Long-Term Technical Condition

The long-term oriented trend of the market remains unchanged compared to the previous weeks. The WSC Global Momentum Indicator gained more bullish ground last week and indicates that now 55 percent of all local equity markets around the world (which are covered by our Global ETF Momentum Heat Map) are trading above their long-term oriented trend lines. A clear signal that the current global bull-market is regained momentum. Also our Global Futures Long Term Trend Index continued its bullish ride and also reached its highest level for months. This is signaling that the long-term oriented trend of U.S. equities remains intact. The only week signal is coming from our WSC Global Relative Strength Index as the relative strength of all risky markets dropped for the week. In contrast, our long-term oriented tape indicators (High-/Low Index WeeklyModified McClellan Volume Oscillator Weekly, percentage of stocks which are trading above their 200 day moving average) also improved compared to the previous week.

Model Portfolios

If we have a closer look at our Model Portfolios, we can see that there have been no changes in the allocation advice from the WSC All Weather Model Portfolio, the WSC Inflation Proof Retirement Portfolio and the WSC Sector Rotation Strategy. As the underlying risk management indicator (WSC Global Momentum Indicator) of the WSC Global Tactical ETF Portfolio flashed a bullish environment for global risky assets, the portfolio is now switching back into risky assets (the 5 most attractive markets according to our Global Momentum Heat Map).

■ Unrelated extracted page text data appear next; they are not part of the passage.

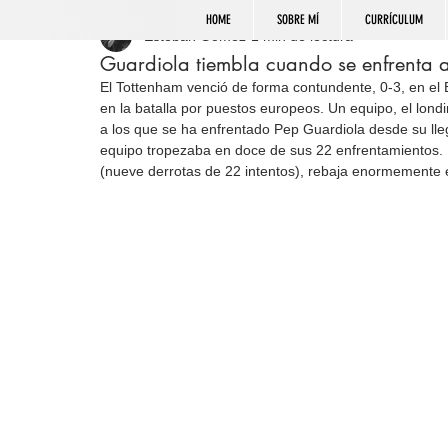
HOME
SOBRE MÍ
CURRÍCULUM
Esteban Gómez
1 min de lectura
Guardiola tiembla cuando se enfrenta a
El Tottenham venció de forma contundente, 0-3, en el E
en la batalla por puestos europeos. Un equipo, el lond
a los que se ha enfrentado Pep Guardiola desde su llega
equipo tropezaba en doce de sus 22 enfrentamientos. 
(nueve derrotas de 22 intentos), rebaja enormemente e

Moreover, we are proud to announce that the WSC All Weather Model Portfolio reached another new all-time high last week.

Bottom Line

In line with our recent call, the technical picture of the market continued to improve significantly compared to last week and, therefore, our strategic bullish outlook remains unchanged. To be more precise, with broadening strengths all across the board the current rally is definitely not at risk of fading out at the moment. As a matter of fact, we strongly believe to see further record highs into deeper summer. Therefore, our bullish outlook remains unchanged and we would advise conservative members to hold their equity position, while aggressive short-term traders should definitely stay in the bullish camp.